__WHAT TO DO__. Reproduce the following lines word for word, keeping their original wording and characters.

__MATERIAL FOR THIS TASK__.
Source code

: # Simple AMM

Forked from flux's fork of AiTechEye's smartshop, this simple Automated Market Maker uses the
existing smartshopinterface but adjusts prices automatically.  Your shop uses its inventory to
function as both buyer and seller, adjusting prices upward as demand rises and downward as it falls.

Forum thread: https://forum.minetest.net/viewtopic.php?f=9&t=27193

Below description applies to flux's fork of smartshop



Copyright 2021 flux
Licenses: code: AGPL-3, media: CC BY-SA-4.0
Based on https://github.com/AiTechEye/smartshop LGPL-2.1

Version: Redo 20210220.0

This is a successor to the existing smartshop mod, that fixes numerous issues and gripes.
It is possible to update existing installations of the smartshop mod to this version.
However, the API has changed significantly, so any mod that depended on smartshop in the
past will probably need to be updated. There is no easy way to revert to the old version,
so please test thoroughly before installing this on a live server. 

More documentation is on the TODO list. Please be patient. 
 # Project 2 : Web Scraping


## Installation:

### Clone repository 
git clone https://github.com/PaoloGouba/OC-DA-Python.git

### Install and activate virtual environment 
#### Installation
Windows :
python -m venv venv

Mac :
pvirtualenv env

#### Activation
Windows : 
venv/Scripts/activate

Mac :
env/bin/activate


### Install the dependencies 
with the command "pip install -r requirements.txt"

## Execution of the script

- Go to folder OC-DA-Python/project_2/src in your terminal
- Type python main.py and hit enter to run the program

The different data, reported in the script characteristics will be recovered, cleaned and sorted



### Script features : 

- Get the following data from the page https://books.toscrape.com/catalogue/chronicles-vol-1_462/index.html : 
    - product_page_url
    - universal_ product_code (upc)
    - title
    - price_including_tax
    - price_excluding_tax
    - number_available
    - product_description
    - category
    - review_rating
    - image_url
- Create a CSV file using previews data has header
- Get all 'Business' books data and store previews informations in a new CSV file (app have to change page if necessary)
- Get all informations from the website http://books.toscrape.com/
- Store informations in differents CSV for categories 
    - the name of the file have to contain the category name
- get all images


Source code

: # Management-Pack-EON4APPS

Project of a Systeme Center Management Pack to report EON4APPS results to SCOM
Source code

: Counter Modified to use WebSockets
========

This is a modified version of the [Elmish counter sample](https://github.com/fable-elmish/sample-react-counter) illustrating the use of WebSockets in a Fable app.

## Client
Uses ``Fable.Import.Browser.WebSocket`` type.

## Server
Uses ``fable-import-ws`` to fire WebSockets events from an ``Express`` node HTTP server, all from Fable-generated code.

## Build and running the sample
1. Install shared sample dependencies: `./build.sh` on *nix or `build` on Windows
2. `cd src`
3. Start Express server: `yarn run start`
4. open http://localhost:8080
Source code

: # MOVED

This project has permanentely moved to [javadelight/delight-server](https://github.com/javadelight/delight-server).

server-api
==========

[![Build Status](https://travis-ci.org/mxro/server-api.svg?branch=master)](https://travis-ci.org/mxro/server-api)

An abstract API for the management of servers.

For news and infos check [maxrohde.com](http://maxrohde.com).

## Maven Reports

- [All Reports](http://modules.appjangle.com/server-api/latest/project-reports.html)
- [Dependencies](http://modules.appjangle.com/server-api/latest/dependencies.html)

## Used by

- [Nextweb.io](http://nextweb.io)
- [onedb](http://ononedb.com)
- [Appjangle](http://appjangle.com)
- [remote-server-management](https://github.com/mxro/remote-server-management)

__ANSWER TO THIS PROBLEM__.
Source code

: # Simple AMM

Forked from flux's fork of AiTechEye's smartshop, this simple Automated Market Maker uses the
existing smartshopinterface but adjusts prices automatically.  Your shop uses its inventory to
function as both buyer and seller, adjusting prices upward as demand rises and downward as it falls.

Forum thread: https://forum.minetest.net/viewtopic.php?f=9&t=27193

Below description applies to flux's fork of smartshop



Copyright 2021 flux
Licenses: code: AGPL-3, media: CC BY-SA-4.0
Based on https://github.com/AiTechEye/smartshop LGPL-2.1

Version: Redo 20210220.0

This is a successor to the existing smartshop mod, that fixes numerous issues and gripes.
It is possible to update existing installations of the smartshop mod to this version.
However, the API has changed significantly, so any mod that depended on smartshop in the
past will probably need to be updated. There is no easy way to revert to the old version,
so please test thoroughly before installing this on a live server. 

More documentation is on the TODO list. Please be patient. 
 # Project 2 : Web Scraping


## Installation:

### Clone repository 
git clone https://github.com/PaoloGouba/OC-DA-Python.git

### Install and activate virtual environment 
#### Installation
Windows :
python -m venv venv

Mac :
pvirtualenv env

#### Activation
Windows : 
venv/Scripts/activate

Mac :
env/bin/activate


### Install the dependencies 
with the command "pip install -r requirements.txt"

## Execution of the script

- Go to folder OC-DA-Python/project_2/src in your terminal
- Type python main.py and hit enter to run the program

The different data, reported in the script characteristics will be recovered, cleaned and sorted



### Script features : 

- Get the following data from the page https://books.toscrape.com/catalogue/chronicles-vol-1_462/index.html : 
    - product_page_url
    - universal_ product_code (upc)
    - title
    - price_including_tax
    - price_excluding_tax
    - number_available
    - product_description
    - category
    - review_rating
    - image_url
- Create a CSV file using previews data has header
- Get all 'Business' books data and store previews informations in a new CSV file (app have to change page if necessary)
- Get all informations from the website http://books.toscrape.com/
- Store informations in differents CSV for categories 
    - the name of the file have to contain the category name
- get all images


Source code

: # Management-Pack-EON4APPS

Project of a Systeme Center Management Pack to report EON4APPS results to SCOM
Source code

: Counter Modified to use WebSockets
========

This is a modified version of the [Elmish counter sample](https://github.com/fable-elmish/sample-react-counter) illustrating the use of WebSockets in a Fable app.

## Client
Uses ``Fable.Import.Browser.WebSocket`` type.

## Server
Uses ``fable-import-ws`` to fire WebSockets events from an ``Express`` node HTTP server, all from Fable-generated code.

## Build and running the sample
1. Install shared sample dependencies: `./build.sh` on *nix or `build` on Windows
2. `cd src`
3. Start Express server: `yarn run start`
4. open http://localhost:8080
Source code

: # MOVED

This project has permanentely moved to [javadelight/delight-server](https://github.com/javadelight/delight-server).

server-api
==========

[![Build Status](https://travis-ci.org/mxro/server-api.svg?branch=master)](https://travis-ci.org/mxro/server-api)

An abstract API for the management of servers.

For news and infos check [maxrohde.com](http://maxrohde.com).

## Maven Reports

- [All Reports](http://modules.appjangle.com/server-api/latest/project-reports.html)
- [Dependencies](http://modules.appjangle.com/server-api/latest/dependencies.html)

## Used by

- [Nextweb.io](http://nextweb.io)
- [onedb](http://ononedb.com)
- [Appjangle](http://appjangle.com)
- [remote-server-management](https://github.com/mxro/remote-server-management)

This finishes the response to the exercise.